What the task asks: Quote the data below, starting with the line that contains "latitude: 55.7503" and continuing through the final line of the data, both included.

Stored records:
-- start --
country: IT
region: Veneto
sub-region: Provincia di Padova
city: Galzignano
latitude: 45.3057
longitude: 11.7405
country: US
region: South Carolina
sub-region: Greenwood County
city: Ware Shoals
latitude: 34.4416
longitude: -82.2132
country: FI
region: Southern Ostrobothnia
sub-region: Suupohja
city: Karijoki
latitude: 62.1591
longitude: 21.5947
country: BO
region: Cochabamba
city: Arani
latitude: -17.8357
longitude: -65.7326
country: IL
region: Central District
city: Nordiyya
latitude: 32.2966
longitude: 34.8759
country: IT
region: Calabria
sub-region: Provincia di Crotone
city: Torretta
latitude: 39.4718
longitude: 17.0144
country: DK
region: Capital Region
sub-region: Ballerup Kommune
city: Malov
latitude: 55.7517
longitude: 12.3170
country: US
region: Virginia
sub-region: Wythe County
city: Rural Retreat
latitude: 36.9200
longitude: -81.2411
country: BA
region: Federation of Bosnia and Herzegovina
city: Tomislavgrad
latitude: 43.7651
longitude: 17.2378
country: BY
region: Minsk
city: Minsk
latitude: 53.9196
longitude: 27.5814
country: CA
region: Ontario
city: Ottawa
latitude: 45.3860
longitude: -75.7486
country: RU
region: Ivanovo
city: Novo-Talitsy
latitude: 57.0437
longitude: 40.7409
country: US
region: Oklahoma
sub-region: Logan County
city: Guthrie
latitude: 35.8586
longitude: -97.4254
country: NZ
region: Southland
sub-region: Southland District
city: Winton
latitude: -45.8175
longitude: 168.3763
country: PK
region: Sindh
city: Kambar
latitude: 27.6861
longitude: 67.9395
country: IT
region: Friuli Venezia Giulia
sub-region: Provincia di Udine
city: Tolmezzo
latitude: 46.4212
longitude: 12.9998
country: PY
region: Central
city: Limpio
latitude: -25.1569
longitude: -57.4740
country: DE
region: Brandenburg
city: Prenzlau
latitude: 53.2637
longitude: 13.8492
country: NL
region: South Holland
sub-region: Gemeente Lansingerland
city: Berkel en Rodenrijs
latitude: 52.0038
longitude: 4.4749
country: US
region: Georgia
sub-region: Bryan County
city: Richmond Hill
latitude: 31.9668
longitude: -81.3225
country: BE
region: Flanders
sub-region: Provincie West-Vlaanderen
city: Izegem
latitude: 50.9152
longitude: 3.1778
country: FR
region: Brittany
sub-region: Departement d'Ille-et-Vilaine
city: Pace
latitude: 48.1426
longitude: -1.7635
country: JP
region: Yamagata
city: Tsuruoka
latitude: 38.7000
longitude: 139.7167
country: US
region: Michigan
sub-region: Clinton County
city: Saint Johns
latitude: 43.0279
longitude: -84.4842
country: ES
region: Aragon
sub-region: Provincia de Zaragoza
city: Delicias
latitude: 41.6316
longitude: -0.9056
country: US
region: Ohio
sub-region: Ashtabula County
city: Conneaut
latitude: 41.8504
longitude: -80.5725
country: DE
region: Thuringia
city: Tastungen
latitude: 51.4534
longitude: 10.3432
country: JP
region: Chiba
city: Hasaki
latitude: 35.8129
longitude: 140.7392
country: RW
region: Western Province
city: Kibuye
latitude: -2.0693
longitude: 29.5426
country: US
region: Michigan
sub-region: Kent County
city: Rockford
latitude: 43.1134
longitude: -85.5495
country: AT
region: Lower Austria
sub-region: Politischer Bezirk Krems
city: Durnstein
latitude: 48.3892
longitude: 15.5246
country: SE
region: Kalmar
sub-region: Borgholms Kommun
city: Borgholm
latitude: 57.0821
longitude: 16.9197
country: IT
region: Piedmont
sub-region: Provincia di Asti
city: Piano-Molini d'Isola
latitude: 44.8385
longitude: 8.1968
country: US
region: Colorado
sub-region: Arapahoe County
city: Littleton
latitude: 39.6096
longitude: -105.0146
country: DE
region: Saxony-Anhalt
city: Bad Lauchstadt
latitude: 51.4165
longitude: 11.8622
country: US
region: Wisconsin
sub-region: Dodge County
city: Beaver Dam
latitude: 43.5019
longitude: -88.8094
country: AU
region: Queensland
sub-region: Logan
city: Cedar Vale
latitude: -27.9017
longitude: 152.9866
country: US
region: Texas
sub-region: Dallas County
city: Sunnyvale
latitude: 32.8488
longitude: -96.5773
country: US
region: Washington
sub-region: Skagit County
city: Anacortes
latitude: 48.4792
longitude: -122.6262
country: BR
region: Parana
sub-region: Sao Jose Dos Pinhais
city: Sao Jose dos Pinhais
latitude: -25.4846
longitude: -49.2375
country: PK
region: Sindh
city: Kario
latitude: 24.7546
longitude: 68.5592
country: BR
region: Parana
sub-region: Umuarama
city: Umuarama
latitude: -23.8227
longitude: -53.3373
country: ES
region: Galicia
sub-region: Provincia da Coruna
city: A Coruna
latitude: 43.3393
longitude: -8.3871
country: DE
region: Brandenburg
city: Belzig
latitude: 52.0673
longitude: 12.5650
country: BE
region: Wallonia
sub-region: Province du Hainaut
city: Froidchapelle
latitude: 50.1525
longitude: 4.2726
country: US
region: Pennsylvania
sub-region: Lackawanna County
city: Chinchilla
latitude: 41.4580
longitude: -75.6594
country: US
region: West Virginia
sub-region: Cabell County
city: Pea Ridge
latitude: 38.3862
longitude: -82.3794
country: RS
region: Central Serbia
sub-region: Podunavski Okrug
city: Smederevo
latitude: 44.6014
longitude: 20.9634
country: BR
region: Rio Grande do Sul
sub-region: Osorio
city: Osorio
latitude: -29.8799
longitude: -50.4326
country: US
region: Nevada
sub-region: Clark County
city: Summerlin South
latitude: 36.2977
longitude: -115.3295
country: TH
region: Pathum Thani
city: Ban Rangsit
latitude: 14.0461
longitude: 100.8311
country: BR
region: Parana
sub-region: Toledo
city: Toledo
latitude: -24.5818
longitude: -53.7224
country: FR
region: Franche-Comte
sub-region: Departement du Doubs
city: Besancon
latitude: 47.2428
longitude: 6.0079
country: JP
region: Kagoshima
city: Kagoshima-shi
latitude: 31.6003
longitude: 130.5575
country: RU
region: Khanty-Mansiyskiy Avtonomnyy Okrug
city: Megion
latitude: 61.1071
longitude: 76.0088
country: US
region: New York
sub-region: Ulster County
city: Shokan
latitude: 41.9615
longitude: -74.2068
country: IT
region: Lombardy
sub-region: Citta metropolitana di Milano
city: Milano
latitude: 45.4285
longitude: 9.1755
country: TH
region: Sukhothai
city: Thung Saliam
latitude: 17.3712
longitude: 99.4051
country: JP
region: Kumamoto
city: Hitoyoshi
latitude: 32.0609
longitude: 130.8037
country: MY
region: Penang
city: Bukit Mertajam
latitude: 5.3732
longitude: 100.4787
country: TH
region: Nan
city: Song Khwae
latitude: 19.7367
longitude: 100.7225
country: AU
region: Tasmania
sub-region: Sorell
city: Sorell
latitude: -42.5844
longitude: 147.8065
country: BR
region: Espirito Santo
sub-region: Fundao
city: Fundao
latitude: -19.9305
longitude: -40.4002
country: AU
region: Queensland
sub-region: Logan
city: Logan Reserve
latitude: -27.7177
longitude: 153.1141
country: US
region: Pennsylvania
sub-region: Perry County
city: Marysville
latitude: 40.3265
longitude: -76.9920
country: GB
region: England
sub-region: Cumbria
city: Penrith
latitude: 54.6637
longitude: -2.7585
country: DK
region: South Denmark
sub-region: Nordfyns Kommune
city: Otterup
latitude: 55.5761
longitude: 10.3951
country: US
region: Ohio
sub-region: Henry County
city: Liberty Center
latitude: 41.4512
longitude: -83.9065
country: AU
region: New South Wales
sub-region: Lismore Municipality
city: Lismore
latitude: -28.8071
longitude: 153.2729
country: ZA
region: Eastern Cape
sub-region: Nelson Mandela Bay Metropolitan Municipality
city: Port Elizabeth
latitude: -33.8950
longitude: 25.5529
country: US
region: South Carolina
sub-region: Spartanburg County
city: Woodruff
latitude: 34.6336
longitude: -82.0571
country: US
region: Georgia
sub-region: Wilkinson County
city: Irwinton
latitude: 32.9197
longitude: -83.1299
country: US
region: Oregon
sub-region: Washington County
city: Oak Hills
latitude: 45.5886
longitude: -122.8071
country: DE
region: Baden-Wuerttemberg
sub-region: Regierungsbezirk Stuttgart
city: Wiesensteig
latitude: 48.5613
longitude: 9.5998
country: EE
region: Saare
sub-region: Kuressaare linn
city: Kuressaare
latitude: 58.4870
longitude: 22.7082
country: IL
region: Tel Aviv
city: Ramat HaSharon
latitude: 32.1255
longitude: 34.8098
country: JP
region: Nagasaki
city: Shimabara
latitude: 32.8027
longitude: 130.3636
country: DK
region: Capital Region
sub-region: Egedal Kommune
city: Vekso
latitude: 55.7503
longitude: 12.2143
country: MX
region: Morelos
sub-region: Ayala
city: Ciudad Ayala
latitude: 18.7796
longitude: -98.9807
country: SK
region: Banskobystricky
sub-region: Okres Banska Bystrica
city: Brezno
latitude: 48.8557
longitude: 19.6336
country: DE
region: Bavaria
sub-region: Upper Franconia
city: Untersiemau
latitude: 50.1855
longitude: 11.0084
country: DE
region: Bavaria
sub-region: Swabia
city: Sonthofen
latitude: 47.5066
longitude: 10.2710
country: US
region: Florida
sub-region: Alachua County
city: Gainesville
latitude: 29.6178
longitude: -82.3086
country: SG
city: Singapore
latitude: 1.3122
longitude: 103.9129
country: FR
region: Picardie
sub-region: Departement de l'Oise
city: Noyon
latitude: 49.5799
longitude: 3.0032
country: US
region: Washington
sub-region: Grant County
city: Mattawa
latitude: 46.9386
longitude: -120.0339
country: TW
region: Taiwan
-- end --
Problem solution:
latitude: 55.7503
longitude: 12.2143
country: MX
region: Morelos
sub-region: Ayala
city: Ciudad Ayala
latitude: 18.7796
longitude: -98.9807
country: SK
region: Banskobystricky
sub-region: Okres Banska Bystrica
city: Brezno
latitude: 48.8557
longitude: 19.6336
country: DE
region: Bavaria
sub-region: Upper Franconia
city: Untersiemau
latitude: 50.1855
longitude: 11.0084
country: DE
region: Bavaria
sub-region: Swabia
city: Sonthofen
latitude: 47.5066
longitude: 10.2710
country: US
region: Florida
sub-region: Alachua County
city: Gainesville
latitude: 29.6178
longitude: -82.3086
country: SG
city: Singapore
latitude: 1.3122
longitude: 103.9129
country: FR
region: Picardie
sub-region: Departement de l'Oise
city: Noyon
latitude: 49.5799
longitude: 3.0032
country: US
region: Washington
sub-region: Grant County
city: Mattawa
latitude: 46.9386
longitude: -120.0339
country: TW
region: Taiwan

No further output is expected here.